In the words of Dave Ambrose of EMI, who signed them up, Duran Duran were "a celebration of 'Let's go out and get it, let's enjoy it, and who cares?'". As the Pet Shop Boys sang, "Let's make lots of money" - and suddenly it wasn't taboo to do so. Consumption had rarely been more conspicuous, and no one - least of all the members of Duran Duran - seemed remotely interested in exercising restraint.

The film charts the band's history, from the early fusion of influences (punk, glam, disco, German electronica) through the heady pop megastar high-life of the mid-1980s to the low points of the 1990s.
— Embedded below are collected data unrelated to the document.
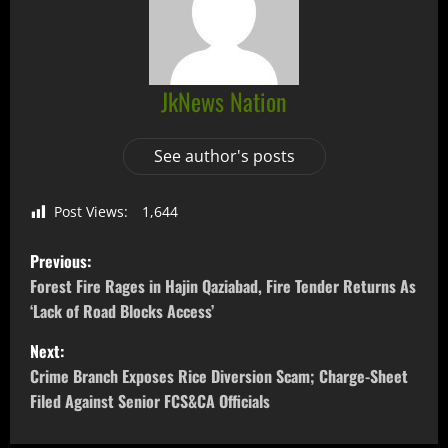
JkNews Nation
See author's posts
Post Views:
1,644
Previous:
Forest Fire Rages in Hajin Qaziabad, Fire Tender Returns As
‘Lack of Road Blocks Access’
Next:
Crime Branch Exposes Rice Diversion Scam; Charge-Sheet
Filed Against Senior FCS&CA Officials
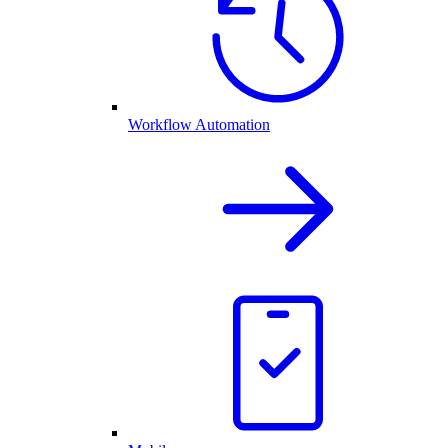
Workflow Automation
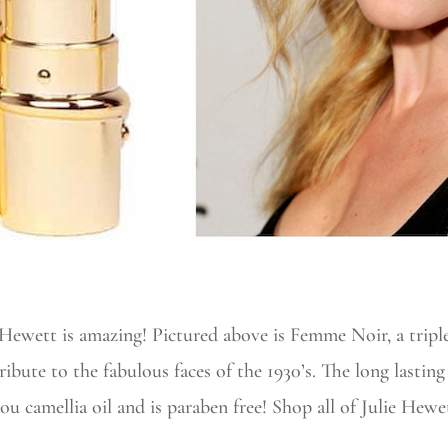
e Hewett is amazing! Pictured above is Femme Noir, a tri
tribute to the fabulous faces of the 1930’s. The long lasti
u camellia oil and is paraben free! Shop all of Julie Hewet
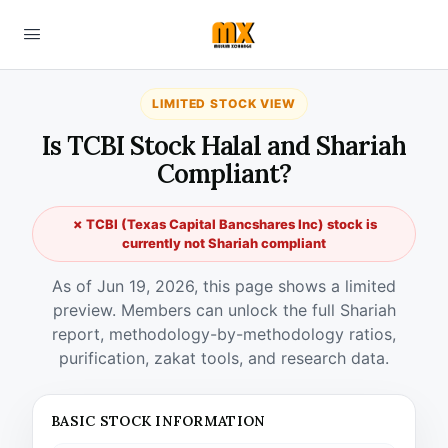
LIMITED STOCK VIEW
Is TCBI Stock Halal and Shariah
Compliant?
✗ TCBI (Texas Capital Bancshares Inc) stock is
currently not Shariah compliant
As of Jun 19, 2026, this page shows a limited
preview. Members can unlock the full Shariah
report, methodology-by-methodology ratios,
purification, zakat tools, and research data.
BASIC STOCK INFORMATION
During that time they got mobbed by obsessed shrieking fans, got pally with Andy Warhol (according to Debbie Harry, "He was very attracted to Duran Duran - I think that they were a picture of pop art come to life") and got to work with Nile Rodgers (who somewhat implausibly claims that 'Wild Boys' could easily have been recorded by The Clash).
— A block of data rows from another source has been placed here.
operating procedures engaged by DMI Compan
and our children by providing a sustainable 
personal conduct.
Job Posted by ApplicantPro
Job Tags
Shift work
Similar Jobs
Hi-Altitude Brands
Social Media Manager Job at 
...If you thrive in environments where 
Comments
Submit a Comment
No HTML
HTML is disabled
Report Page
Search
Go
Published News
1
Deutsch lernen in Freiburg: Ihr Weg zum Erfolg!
Nick Rhodes talks affectedly and arrogantly throughout it all, claiming to have "launched" a sound and sniffily dismissing erstwhile bandmate Andy Taylor's side-project with Robert Palmer, The Power Station, as "very rockist". He'd be well advised to listen to his own band's 2000 incarnation with replacement guitarist Warren Cuccurullo.

Thankfully, Paul Morley is on hand to puncture the pomposity of Rhodes and others, at one point claiming that Simon Le Bon wearing a yellow suit in the video for 'Rio' was like "a lump you'd find in your custard". (Le Bon himself comments that "All that mattered was the image" - call me an old fuddy-duddy, but surely the music should come into the equation somehow...)

In truth, Rhodes does show a sliver of self-awareness, describing covers album Thank You as "another one of our commercial suicide bids" - the mauling of 'White Lines' with Grandmaster Flash and others produced as Exhibit A in the prosecution's case. Lou Reed claims to be "absolutely wild" about their rendition of 'A Perfect Day', though, and Iggy Pop pops up as another unlikely character witness, describing the band as "a group of warm, wonderful and civilised human beings working in today's music industry". Perhaps it's tongue in cheek - it's hard to tell. Duran Duran themselves didn't really deal in such subtleties.